* Work instruction: Give back the whole listing word for word and skip each picture.

* Input material:
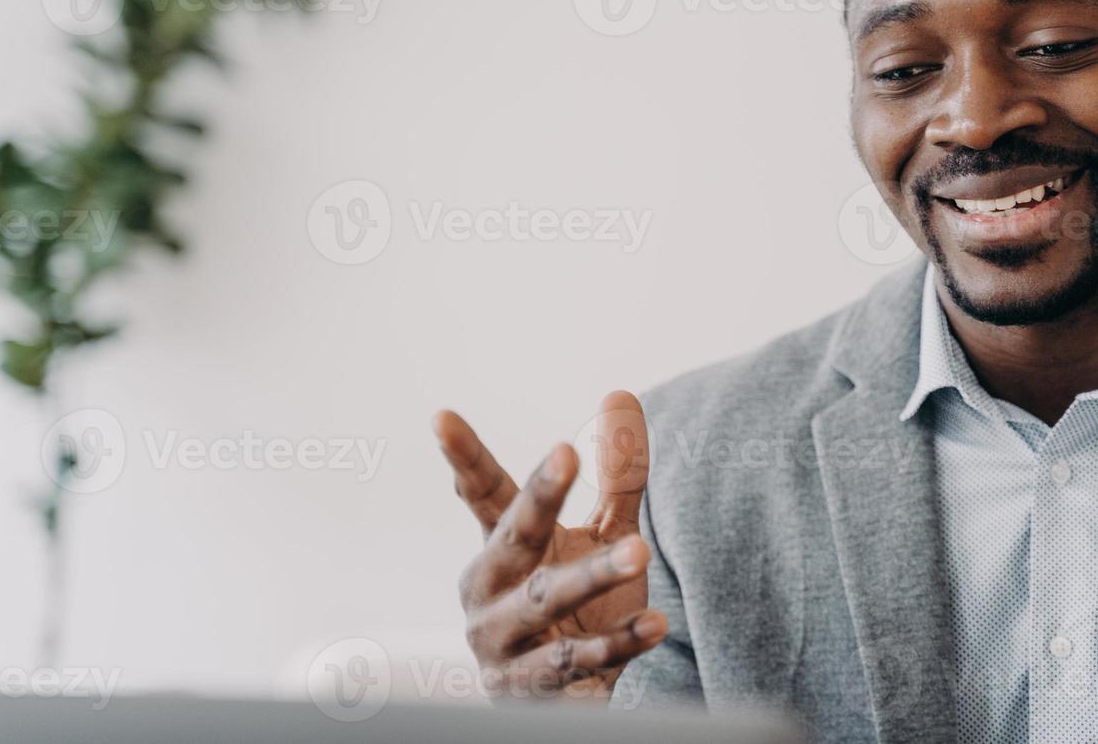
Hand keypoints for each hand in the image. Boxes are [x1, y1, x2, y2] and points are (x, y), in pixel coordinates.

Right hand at [435, 389, 665, 703]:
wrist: (562, 701)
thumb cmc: (577, 605)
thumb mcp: (598, 536)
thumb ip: (617, 475)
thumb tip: (620, 396)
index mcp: (498, 550)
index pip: (482, 495)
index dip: (464, 457)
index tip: (441, 417)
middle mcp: (488, 595)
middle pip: (513, 539)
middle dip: (537, 499)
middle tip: (564, 455)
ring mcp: (503, 646)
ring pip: (545, 602)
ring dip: (593, 576)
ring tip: (640, 551)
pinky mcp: (531, 690)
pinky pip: (576, 662)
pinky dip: (617, 644)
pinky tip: (655, 624)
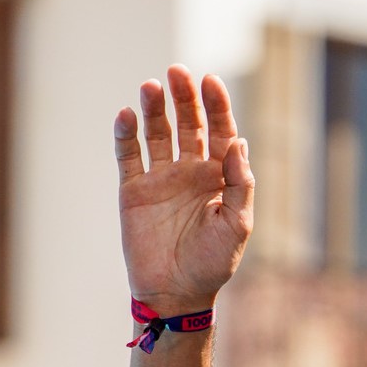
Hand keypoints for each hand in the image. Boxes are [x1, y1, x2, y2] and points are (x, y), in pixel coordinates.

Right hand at [114, 65, 252, 316]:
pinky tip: (127, 114)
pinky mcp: (133, 190)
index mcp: (219, 178)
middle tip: (178, 72)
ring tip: (152, 86)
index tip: (210, 81)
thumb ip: (240, 183)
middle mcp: (190, 172)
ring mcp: (161, 179)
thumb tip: (239, 141)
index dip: (216, 105)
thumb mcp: (237, 225)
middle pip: (188, 124)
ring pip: (157, 133)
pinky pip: (128, 155)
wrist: (175, 294)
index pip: (219, 132)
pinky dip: (126, 134)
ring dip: (155, 109)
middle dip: (185, 98)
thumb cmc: (213, 263)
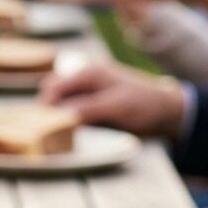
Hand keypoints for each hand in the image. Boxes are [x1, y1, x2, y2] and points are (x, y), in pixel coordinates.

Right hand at [40, 59, 186, 138]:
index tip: (40, 125)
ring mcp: (88, 91)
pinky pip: (72, 109)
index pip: (54, 87)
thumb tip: (60, 115)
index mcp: (89, 73)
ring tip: (54, 133)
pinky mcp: (93, 104)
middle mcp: (85, 79)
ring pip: (60, 101)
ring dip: (57, 115)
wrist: (166, 111)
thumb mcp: (116, 106)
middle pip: (52, 91)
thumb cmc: (144, 104)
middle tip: (45, 130)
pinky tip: (68, 132)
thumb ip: (88, 109)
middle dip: (47, 108)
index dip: (45, 105)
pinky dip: (67, 119)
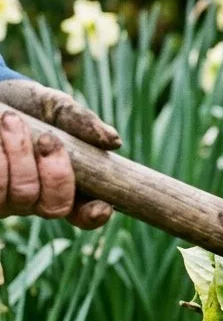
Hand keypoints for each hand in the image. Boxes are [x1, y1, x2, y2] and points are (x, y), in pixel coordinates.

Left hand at [0, 78, 119, 228]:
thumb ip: (82, 122)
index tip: (102, 207)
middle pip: (55, 207)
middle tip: (47, 137)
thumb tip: (114, 142)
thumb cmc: (27, 105)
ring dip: (19, 155)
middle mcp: (34, 199)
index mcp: (63, 184)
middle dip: (56, 173)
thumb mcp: (56, 107)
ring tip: (10, 119)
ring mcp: (6, 200)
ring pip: (21, 196)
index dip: (94, 215)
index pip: (83, 213)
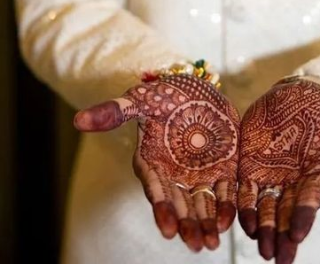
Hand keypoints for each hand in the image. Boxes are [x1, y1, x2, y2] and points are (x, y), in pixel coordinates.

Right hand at [74, 74, 239, 251]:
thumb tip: (78, 120)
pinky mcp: (221, 167)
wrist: (197, 89)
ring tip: (211, 243)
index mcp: (151, 162)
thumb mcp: (140, 99)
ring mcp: (197, 173)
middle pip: (180, 204)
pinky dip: (226, 206)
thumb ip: (114, 111)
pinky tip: (228, 221)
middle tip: (196, 244)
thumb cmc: (164, 95)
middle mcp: (173, 174)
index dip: (162, 209)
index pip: (156, 189)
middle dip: (187, 225)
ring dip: (206, 223)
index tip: (168, 230)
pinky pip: (223, 191)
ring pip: (201, 204)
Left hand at [237, 76, 319, 263]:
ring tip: (263, 250)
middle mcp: (297, 180)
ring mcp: (273, 176)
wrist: (293, 95)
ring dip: (264, 230)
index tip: (298, 232)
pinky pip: (246, 192)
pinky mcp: (251, 167)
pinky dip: (244, 208)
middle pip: (288, 212)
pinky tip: (242, 223)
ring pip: (267, 208)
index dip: (304, 214)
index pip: (312, 197)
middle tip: (279, 259)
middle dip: (284, 236)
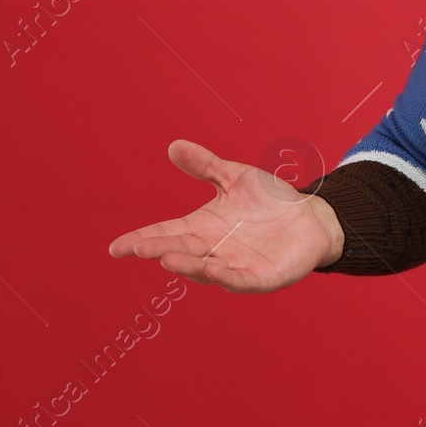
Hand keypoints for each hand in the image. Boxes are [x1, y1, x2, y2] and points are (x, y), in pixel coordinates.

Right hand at [107, 139, 342, 292]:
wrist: (310, 218)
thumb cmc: (269, 201)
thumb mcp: (235, 177)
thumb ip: (205, 165)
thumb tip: (173, 146)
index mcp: (202, 228)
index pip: (166, 234)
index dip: (140, 240)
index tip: (115, 248)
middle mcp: (213, 251)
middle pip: (180, 252)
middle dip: (160, 250)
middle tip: (138, 248)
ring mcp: (235, 267)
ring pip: (206, 270)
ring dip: (187, 266)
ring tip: (166, 258)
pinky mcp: (261, 279)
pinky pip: (240, 280)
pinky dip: (225, 277)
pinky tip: (213, 270)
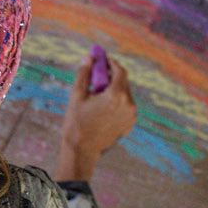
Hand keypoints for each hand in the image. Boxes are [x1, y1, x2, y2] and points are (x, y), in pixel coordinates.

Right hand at [55, 53, 137, 180]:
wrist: (82, 150)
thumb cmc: (77, 122)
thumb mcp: (77, 95)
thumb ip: (84, 73)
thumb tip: (88, 57)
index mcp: (116, 95)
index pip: (120, 70)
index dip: (111, 63)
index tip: (103, 60)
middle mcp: (128, 104)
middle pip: (123, 81)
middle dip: (112, 75)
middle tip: (98, 74)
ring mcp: (131, 115)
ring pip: (125, 94)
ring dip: (114, 89)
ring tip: (98, 94)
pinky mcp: (130, 124)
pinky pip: (126, 106)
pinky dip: (117, 102)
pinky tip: (103, 107)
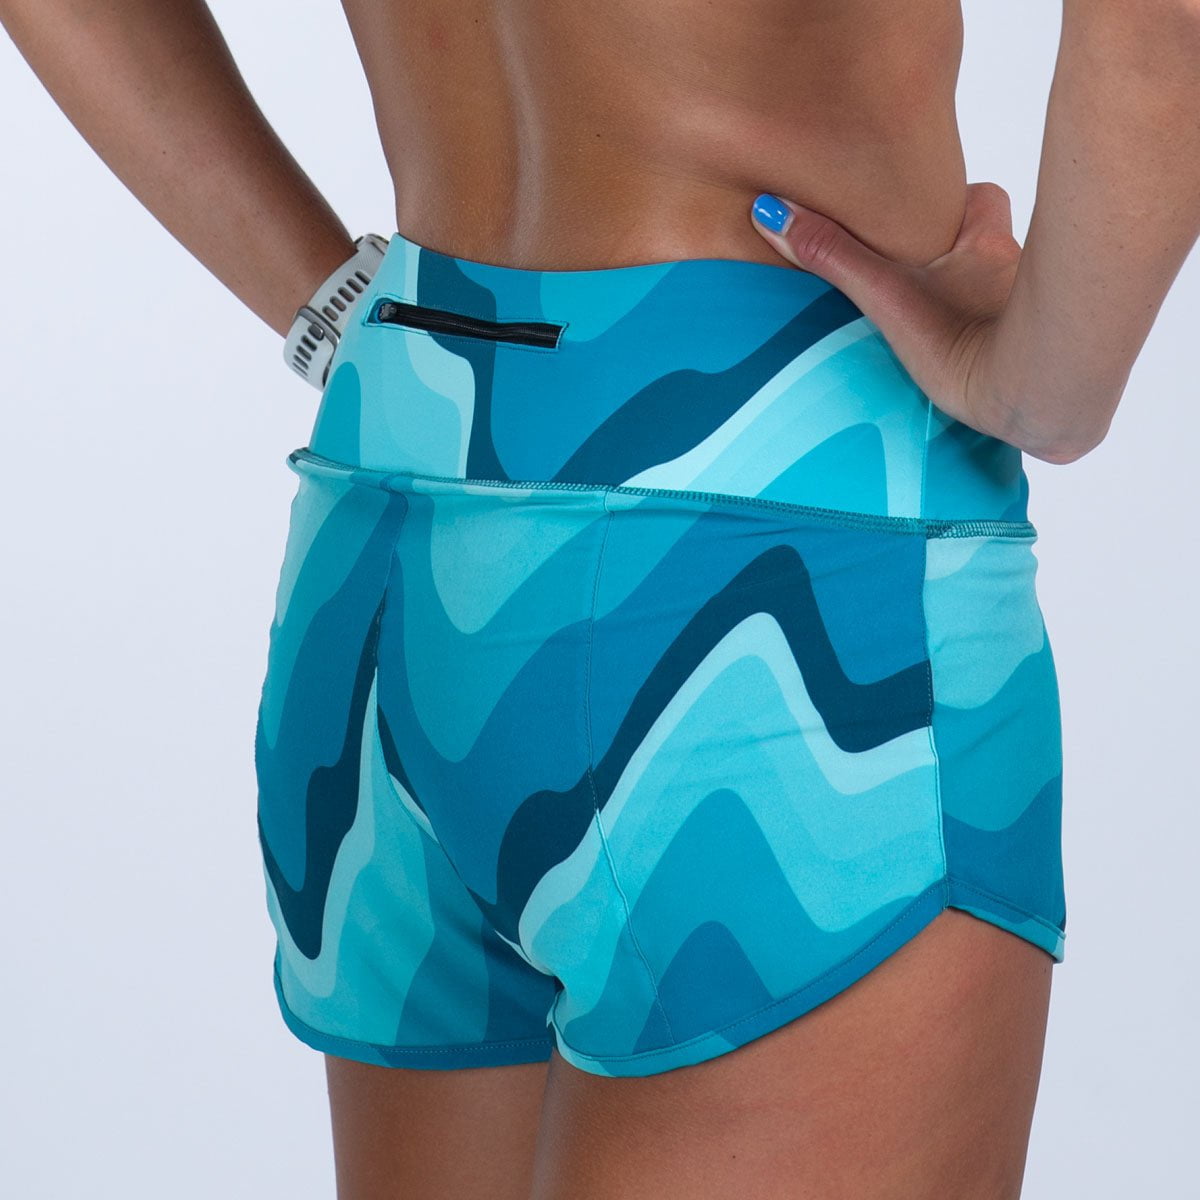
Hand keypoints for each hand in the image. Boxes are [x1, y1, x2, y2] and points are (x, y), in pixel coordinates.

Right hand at [749, 184, 1021, 444]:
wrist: (1034, 396)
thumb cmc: (967, 341)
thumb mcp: (886, 296)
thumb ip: (833, 258)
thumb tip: (772, 214)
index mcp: (985, 242)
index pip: (980, 199)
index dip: (954, 204)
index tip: (925, 216)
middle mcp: (1014, 270)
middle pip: (991, 242)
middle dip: (961, 251)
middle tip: (924, 269)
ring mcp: (1029, 313)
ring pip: (1001, 289)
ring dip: (975, 299)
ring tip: (940, 320)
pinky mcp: (1038, 355)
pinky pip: (1012, 333)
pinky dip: (993, 339)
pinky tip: (968, 361)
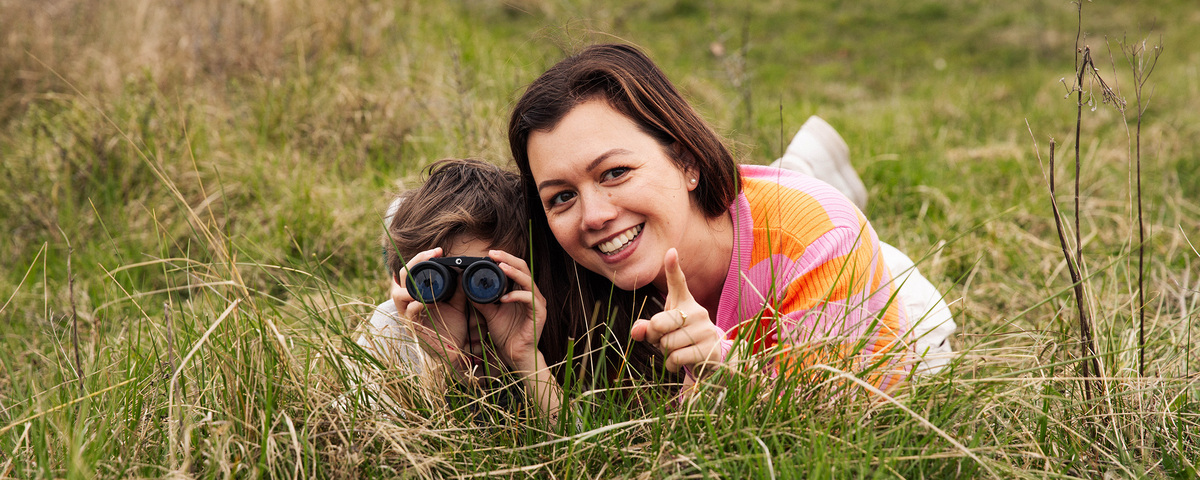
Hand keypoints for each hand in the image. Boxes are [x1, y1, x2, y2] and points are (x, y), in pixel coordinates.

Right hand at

* Response to the exercise:
Hand keypoints for each hand in the image. Boxes are [x1, y1, x2, y2] and points are (x, y), in pixel coordinates.

Right hand at [435, 389, 665, 703]:
wrist: (562, 701)
thumb cmc: (577, 605)
thumb mcp: (598, 536)
thumb ip: (617, 475)
thumb tip: (620, 396)
index mcp: (498, 550)
index pip: (482, 495)
index dip: (464, 457)
index tip: (441, 417)
middle mcp: (488, 595)
middle pip: (513, 539)
middle dip: (537, 499)
middle tip: (564, 455)
ring mcp: (503, 646)
ring pip: (545, 602)
ring dip: (593, 576)
ring tip: (640, 551)
pinky mcp: (531, 690)
pinky pip: (576, 662)
pinky dip: (617, 644)
pinky tip: (655, 624)
Hand keypoints for each hand in the image. Boxes are [x1, y1, x2, y2] and points are (x, y), in pixel coordinates.

Right hand at [114, 65, 252, 316]:
pinky tip: (127, 114)
pinky mcp: (133, 190)
index mcp: (219, 178)
middle tip: (178, 72)
ring tip: (152, 86)
index tip: (210, 81)
thumb ip: (240, 183)
middle mcp: (190, 172)
ring mcp: (161, 179)
thumb tip: (239, 141)
index dip: (216, 105)
thumb mcp: (237, 225)
middle pip: (188, 124)
ring pip: (157, 133)
pinky pip: (128, 155)
wrist: (175, 294)
index pip: (219, 132)
pinky dip: (126, 134)
ring dip: (155, 109)
middle dip: (185, 98)
thumb cmc: (213, 263)
Hand keypoints for each hand in the image. Boxes are [x1, y1, x2, y2] and points are (x, y), in pixel coordinates.

Right hand at [40, 59, 186, 138]:
index tip: (40, 125)
ring mcp: (88, 91)
pinky pip: (72, 109)
index pip: (54, 87)
thumb tip: (60, 115)
index mcp: (89, 73)
ring tip: (54, 133)
pinky mcp: (93, 104)
middle mcp: (85, 79)
ring pip: (60, 101)
ring dip: (57, 115)
wrist: (166, 111)
thumb mcp: (116, 106)
middle pip: (52, 91)
thumb cmc: (144, 104)
middle tip: (45, 130)
pinky tip: (68, 132)
thumb ip: (88, 109)
middle dip: (47, 108)
index dip: (45, 105)
pinky dip: (67, 119)
Hand keypoints for each hand in the image. Boxes are [x1, y1, x2, y2] and points are (x, y), in pixel coordinates.

Left hand at [0, 78, 119, 228]:
thumb ip: (82, 122)
index tip: (102, 207)
middle pip: (55, 207)
middle tip: (47, 137)
thumb tip: (114, 142)
thumb cmc: (27, 105)
ring dip: (19, 155)
middle mcp: (34, 199)
index mcp: (63, 184)
middle dip: (56, 173)
thumb mcp: (56, 107)
ring tip: (10, 119)
ring mcp: (6, 200)
ring pip: (21, 196)
index dip: (94, 215)
index pip: (83, 213)
Hand keypoints for each hand in the image. Boxes are [x1, y1, x2, y2] and points are (x, y), in pixel coordinates.

Right hand at [74, 74, 239, 251]:
thumb tip: (78, 120)
pinky mcp: (221, 167)
wrist: (197, 89)
ring tip: (211, 243)
index mcp: (151, 162)
thumb mcp: (140, 99)
ring mcp: (197, 173)
middle pip: (180, 204)
pinky dip: (226, 206)
thumb ip: (114, 111)
pinky tip: (228, 221)
middle tip: (196, 244)
thumb cmc: (164, 95)
middle mcp: (173, 174)
index dip: (162, 209)
index pip: (156, 189)
middle dip: (187, 225)
ring dip: (206, 223)
index tip: (168, 230)
pinky pip: (223, 191)
ring pip: (201, 204)
Left hand at [237, 76, 319, 263]:
ring tip: (263, 250)
middle mcp: (297, 180)
ring mcp: (273, 176)
wrist: (293, 95)
ring dip: (264, 230)
index tip: (298, 232)
pinky pip: (246, 192)
pinky mcp: (251, 167)
pinky dip: (244, 208)
middle pip: (288, 212)
pinky tip: (242, 223)
ring pip: (267, 208)
index dip: (304, 214)
index pip: (312, 197)
middle tip: (279, 259)
middle dip: (284, 236)
Hand keypoints for each hand in the image. Boxes are [x1, y1, x2, y2] and points are (x, y), in pixel coordinates.

Right hand at [107, 139, 342, 292]:
wrist: (310, 218)
thumb cmc: (269, 201)
thumb mcp: (235, 177)
thumb ip: (205, 165)
thumb tip: (173, 146)
index mcp: (202, 228)
index pip: (166, 234)
index dip: (140, 240)
index tip: (115, 248)
middle mcp: (213, 251)
middle pip: (180, 252)
middle dip: (160, 250)
middle tip: (138, 248)
ring mcp: (235, 267)
ring pip: (206, 270)
ring dip: (187, 266)
ring tip: (166, 258)
pinky mcp: (261, 279)
pinky pip: (240, 280)
pinky dip: (225, 277)
pinky tip: (213, 270)
Hand keypoints for each hand in the image. Boxes are [x1, y1, x2, y2] and points are (x, y), in pixel coordinates.

Right hand at [55, 53, 137, 180]:
wrist: (82, 150)
thumb cmc: (77, 122)
thumb mcp: (77, 95)
thumb ip: (84, 73)
thumb tip: (88, 57)
index mcp: (116, 95)
index pip: (120, 70)
index dip: (111, 63)
index tip: (103, 60)
middle mcp: (128, 104)
middle pip: (123, 81)
middle dip: (112, 75)
middle tip: (98, 74)
ring mcp: (131, 115)
ring pip: (125, 94)
ring dip: (114, 89)
ring tip: (98, 94)
pinky mcp: (130, 124)
pinky pip: (126, 106)
pinky dip: (117, 102)
pinky tip: (103, 107)
Hand keypoints for each hand in the image. Boxes are [x1, y1, x2, y2] and points are (x, y), in pixel coordinates.

Right hand at [749, 184, 1021, 444]:
wrist: (1034, 396)
thumb cmc: (967, 341)
thumb mcp: (886, 296)
thumb ip: (833, 258)
thumb tip: (772, 214)
index mcp: (985, 242)
index pip: (980, 199)
index dip: (954, 204)
index tip: (925, 216)
middle mcp: (1014, 270)
middle pip: (991, 242)
middle dip: (961, 251)
middle tip: (924, 269)
ring mcp: (1029, 313)
ring pip: (1001, 289)
ring dip: (975, 299)
ring tip: (940, 320)
pinky mcp: (1038, 355)
pinky pip: (1012, 333)
pinky dip: (993, 339)
pinky tip: (968, 361)
Hand keypoints for each hand in the image. Boxes are [x1, y1, x2, y2] and points are (x, y), in pixel coordinates.

Right hand at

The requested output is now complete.